Work to complete: Return only how many lines in the data include the string "depth".

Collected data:
* * * * * * *

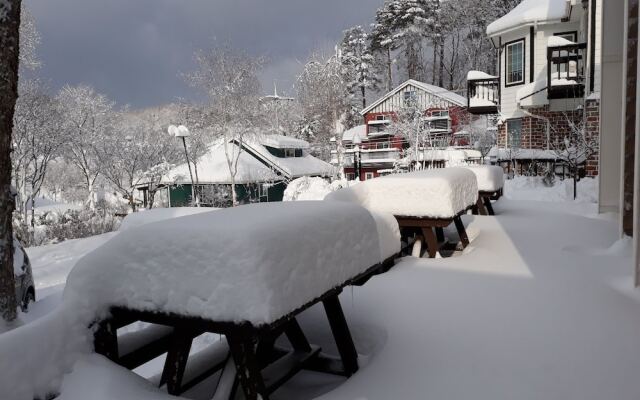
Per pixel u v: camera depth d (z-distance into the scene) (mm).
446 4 48688
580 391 2545
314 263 2541
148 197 30984
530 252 5617
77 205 39438
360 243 3016
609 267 4852
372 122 38031
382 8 53281
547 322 3463
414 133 27391
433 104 35469
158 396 2438
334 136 40500
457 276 4664
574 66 18516
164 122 35500
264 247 2234
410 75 51750
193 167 31594
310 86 42219
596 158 12344
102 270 2615
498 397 2523
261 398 2320
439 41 50219
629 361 2838
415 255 5809
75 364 2480
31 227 20484
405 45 51125
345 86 44000
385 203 5590
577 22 18797
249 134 33281
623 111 5625
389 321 3629
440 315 3674
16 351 2211
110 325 2691
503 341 3178
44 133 27062
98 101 34438
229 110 32188
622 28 7121
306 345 3209
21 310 6422
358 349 3330
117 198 32125
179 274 2393
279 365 2996
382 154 32656
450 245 6445
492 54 44188
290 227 2436
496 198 10227
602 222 7469
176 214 10766
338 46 42688
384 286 4414
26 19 22219
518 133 20672
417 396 2572
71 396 2336
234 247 2244
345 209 2961
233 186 29625
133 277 2533
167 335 3102
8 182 4012
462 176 6086
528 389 2586
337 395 2648
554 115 18625
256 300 2186
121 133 31828
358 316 3764
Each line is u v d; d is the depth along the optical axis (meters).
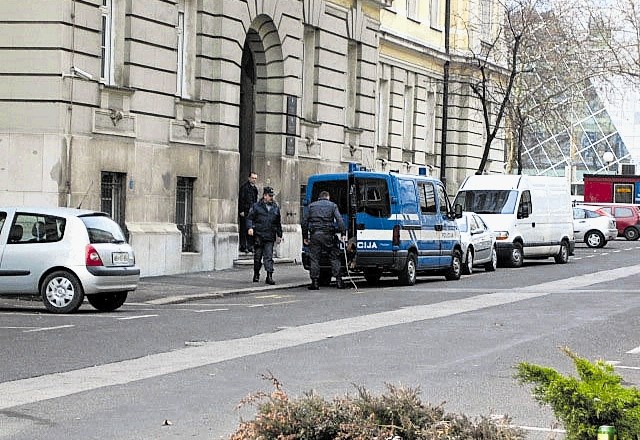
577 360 10.43
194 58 39.81
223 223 40.94
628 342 22.19
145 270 36.12
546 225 52.28
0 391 15.47
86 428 13.13
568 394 10.02
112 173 35.06
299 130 47.66
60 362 18.08
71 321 23.94
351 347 20.50
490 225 49.81
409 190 37.38
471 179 51.69
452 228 40.69
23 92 32.31
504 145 78.69
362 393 10.20
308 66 49.41
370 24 54.50
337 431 9.72
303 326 23.80
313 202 36.00
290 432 9.73
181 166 38.50
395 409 9.91
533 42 69.75
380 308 28.33
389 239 36.12
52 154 32.12
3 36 32.44
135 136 35.75
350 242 36.06
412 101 64.12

* * * * * * *

Result of the exercise: 2